The `!` at the top means that there is no regular spacing between series
The "key" variable is then listed - `id`, of which there `r n_keys(wages)`.
# example: heights data
The heights data is a little simpler than the wages data, and contains the
average male heights in 144 countries from 1810-1989, with a smaller number of
countries from 1500-1800.
It contains four variables:
- country
- continent
- year
- height_cm
To create a `tsibble` of the data we ask, "which variables identify...":
1. The **key**, the individual, who would have repeated measurements.
2. The **index**, the time component.
3. The **regularity** of the time interval (index).
In this case:
- The individual is not a person, but a country
- The time is year
- The year is not regular because there are not measurements at a fixed year point.
This data is already a `tsibble` object, we can create a `tsibble` with the following code:
```{r heights-tsibble}
as_tsibble(x = heights,
key = country,
index = year,
regular = FALSE)
```
# example: gapminder
The gapminder R package contains a dataset of a subset of the gapminder study (link). This contains data on life expectancy, GDP per capita, and population by country.
```{r show-gapminder}
library(gapminder)
gapminder
```
Let's identify
1. The **key**, the individual, who would have repeated measurements.

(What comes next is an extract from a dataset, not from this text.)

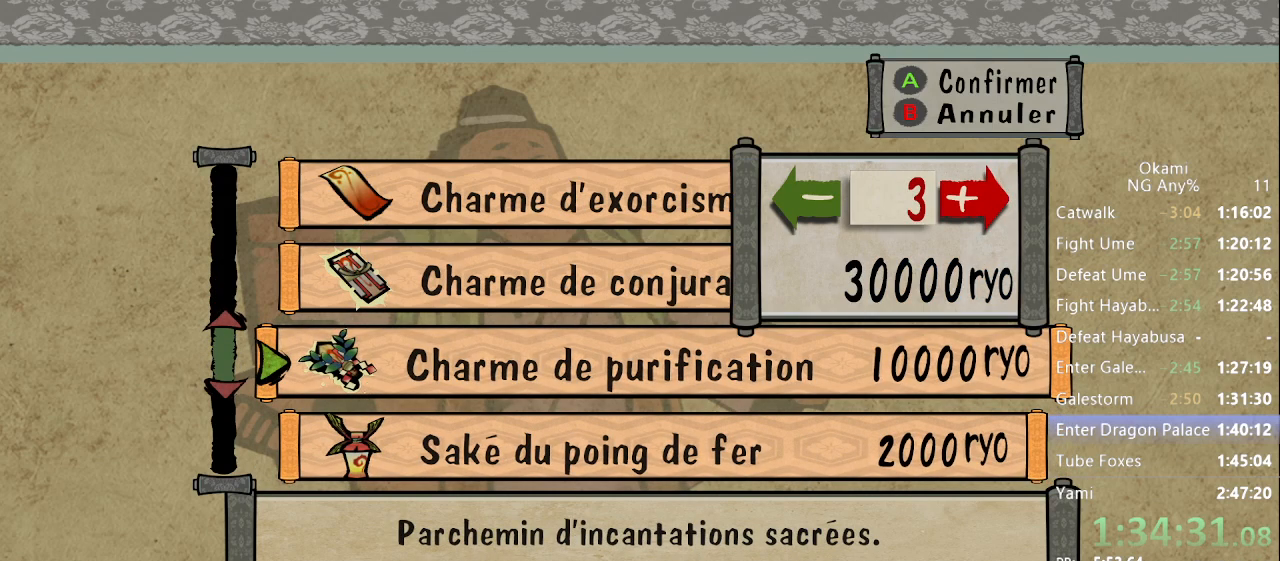
{"dt_ms": 500, "buttons": [], "left_stick": "center", "right_stick": "center", "events": [[267, "A", "down"], [333, "A", "up"], [433, "A", "down"], [500, "A", "up"]]}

2. The **index**, the time component.
3. The **regularity** of the time interval (index).
This is in fact very similar to the `heights` dataset:
1. The **key** is the country
2. The **index** is the year
To identify if the year is regular, we can do a bit of data exploration using `index_summary()`
```{r gap-summarise-index}
gapminder %>%
group_by(country) %>%
index_summary(year)
```
This shows us that the year is every five - so now we know that this is a regular longitudinal dataset, and can be encoded like so:
```{r tsibble-gapminder}
as_tsibble(gapminder,
key = country,
index = year,
regular = TRUE)
```
# example: PISA data
The PISA study measures school students around the world on a series of math, reading, and science scores. A subset of the data looks like so:
```{r pisa-show}
pisa
```
Let's identify
1. The **key**, the individual, who would have repeated measurements.
2. The **index**, the time component.
3. The **regularity** of the time interval (index).
Here it looks like the key is the student_id, which is nested within school_id and country,
And the index is year, so we would write the following
```r
as_tsibble(pisa,
key = c(country),
index = year)
```
We can assess the regularity of the year like so:
```{r index-check}
index_regular(pisa, year)
index_summary(pisa, year)
```
We can now convert this into a `tsibble`:
```{r pisa-as-tsibble}
pisa_ts <- as_tsibble(pisa,
key = country,
index = year,
regular = TRUE)
pisa_ts
```
# Conclusion
This idea of longitudinal data is core to brolgar. Understanding what longitudinal data is, and how this can be linked to a time series representation of data helps us understand our data structure, and gives us access to more flexible tools. Other vignettes in the
package will further show why the time series `tsibble` is useful.